Artisan de la loi sur les PPP adoptée en août dernier, Ziad Hayek est longtemps revenu sur ce concept que la nouvelle législation en vigueur – qui prévoit la consultation de toutes les parties prenantes à chaque étape du projet – est désormais censée garantir.
«On ne peut pas faire de PPP sans transparence. S’il y a de la corruption, qu’elle soit réelle ou perçue, alors le projet ne pourra être mis en place ou, s’il est mis à exécution, il rencontrera des difficultés. Or, le Liban a un historique en matière de non respect de la loi», a martelé l’artisan de la loi sur les PPP. Réclamée depuis dix ans par le monde des affaires, la nouvelle législation prône la consultation de toutes les parties prenantes (ministères, municipalités, société civile, etc.) à chaque étape d’un projet. «La question est de savoir si le gouvernement actuel et les prochains appliqueront la loi sur les PPP ou s’ils continueront à conclure des contrats entre ministères sans qu’il y ait de partage de la responsabilité et des informations. Cela est désormais entre les mains des politiciens».
Attirer les étrangers
Avec ce nouveau cadre, le pays espère attirer les investissements étrangers sur lesquels il mise pour financer une partie de ses travaux de modernisation.
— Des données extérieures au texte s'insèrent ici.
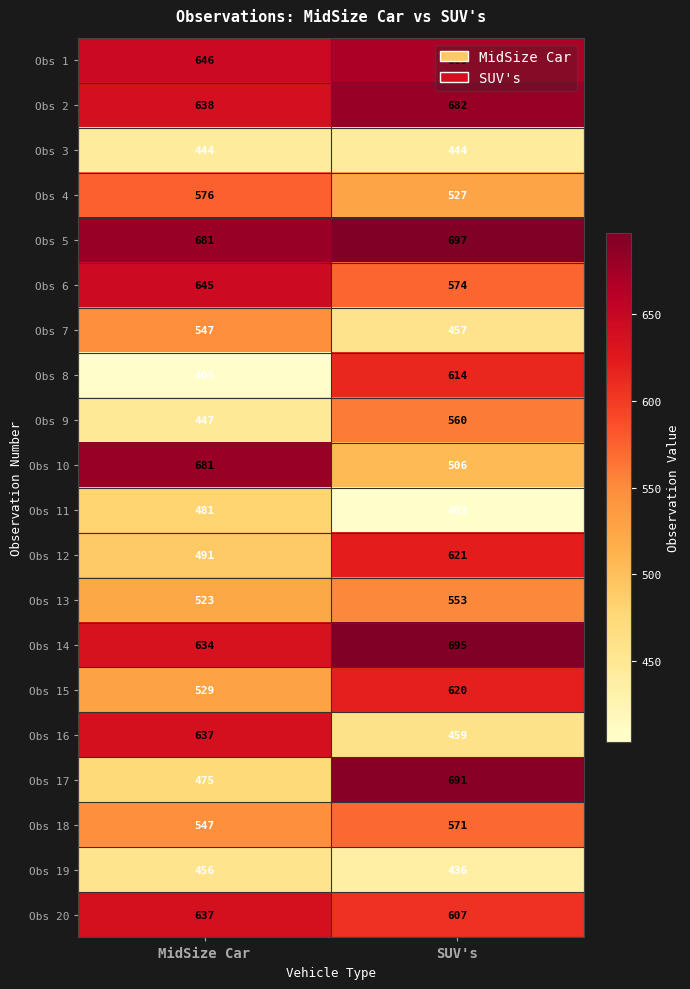

Count the number of categories in the chart.

2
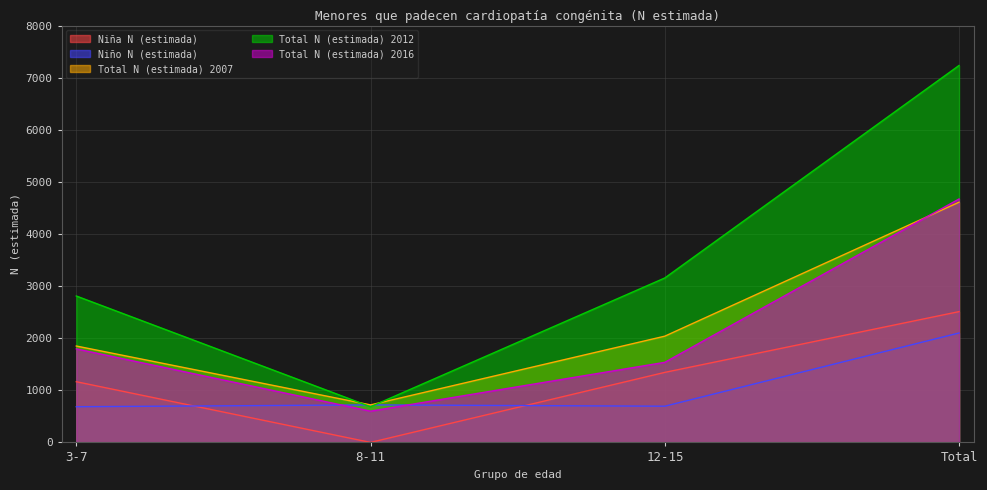

The value of Niño N (estimada) at 3-7 is 685. True or false?

True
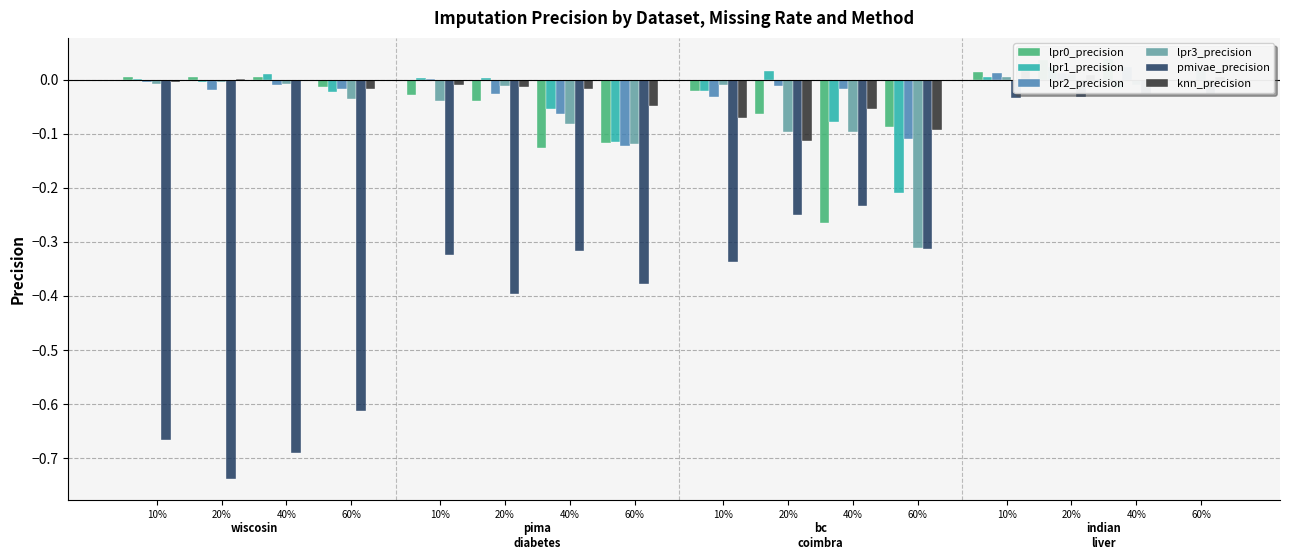

Is it true that lpr3_precision equals -0.1 at 60%?

False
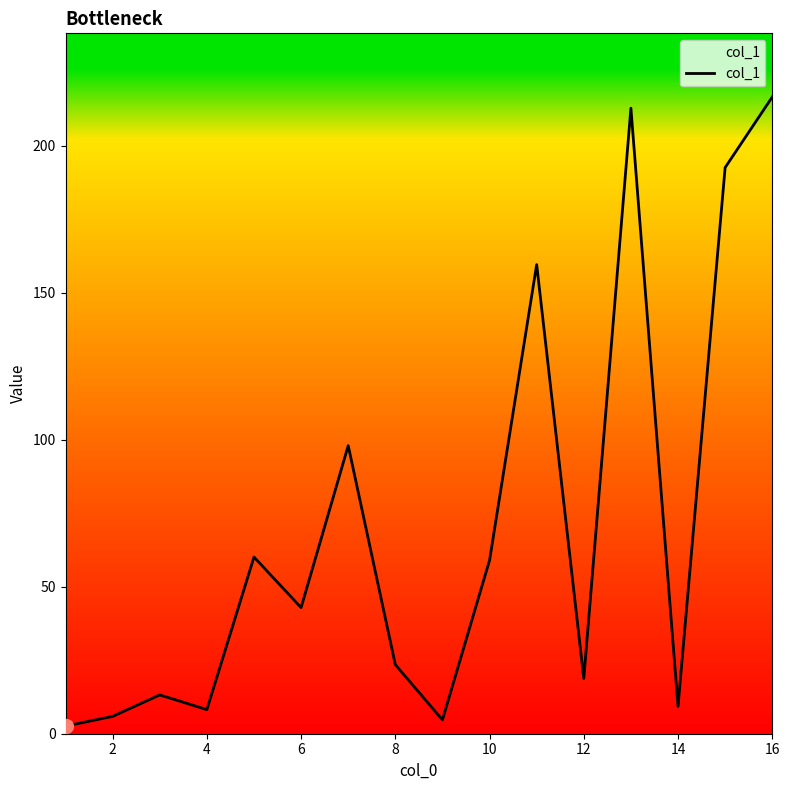

What is the difference between the maximum and minimum values?

214.0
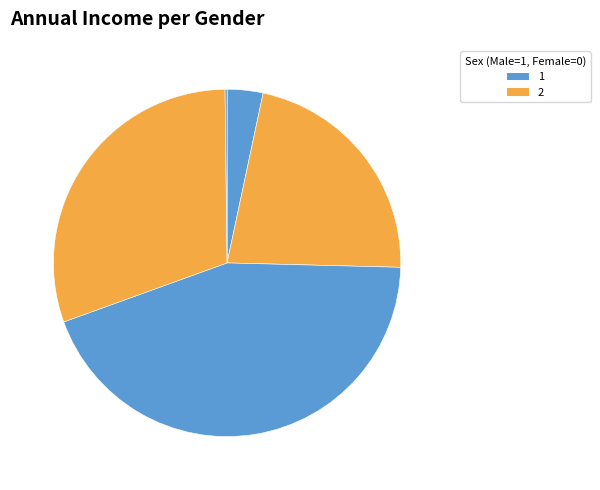

Does MSE represent more than half of the total?

No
«Le fait que le pays se soit doté d’une loi sur les PPP est définitivement une valeur ajoutée qui devrait susciter l’appétit des investisseurs au Liban», a reconnu Saad Sabra de la Société financière internationale (Banque mondiale). «Mais il y a d’autres considérations à prendre en compte comme l’amélioration du profil de crédit propre à ces projets. La baisse du risque peut se faire en mettant en place un pool de fonds spécifiques qui faciliterait leur concrétisation, ou à travers l’instauration de nouvelles garanties», a poursuivi Saad Sabra. «C’est l’essence de la conférence CEDRE qui vise à provoquer l’appétit du secteur privé à travers des mécanismes incitatifs. Il s’agit même à plus long terme de transférer le risque du secteur public vers le secteur privé, et de ne pas se contenter de la seule amélioration de la réglementation».
Relégué à la 133e place sur 190 pays au classement 2018 du rapport Doing business de la Banque mondiale, le Liban pâtit de la détérioration de son climat des affaires ces dernières années.
Le dernier investissement direct étranger réel remonte à la présence au Liban de Cadbury Adams, qui produisait le chewing-gum Chiclets jusqu’à la fermeture de son usine de Zouk Mikhael en 2013.
«Dans le passé, on pouvait attirer des investisseurs qui venaient et prenaient en charge un secteur entier de l’économie, comme celui de la Poste. Aujourd’hui, ceux-ci sont très réticents à s’engager avec le gouvernement libanais. Il y a beaucoup de PPP que nous n’avons pas été en mesure de remporter. Certains ont été remportés et n’ont pu être achevés», a déploré Ziad Hayek.
S’il veut renouer avec les Investissements directs étrangers (IDE), le Liban devra enfin mettre en place la série de réformes structurelles destinées à relancer la compétitivité de ses entreprises. Parmi elles, le budget 2018 a été adopté in extremis, le 29 mars dernier, soit une semaine avant la rencontre du Liban avec les bailleurs internationaux à Paris.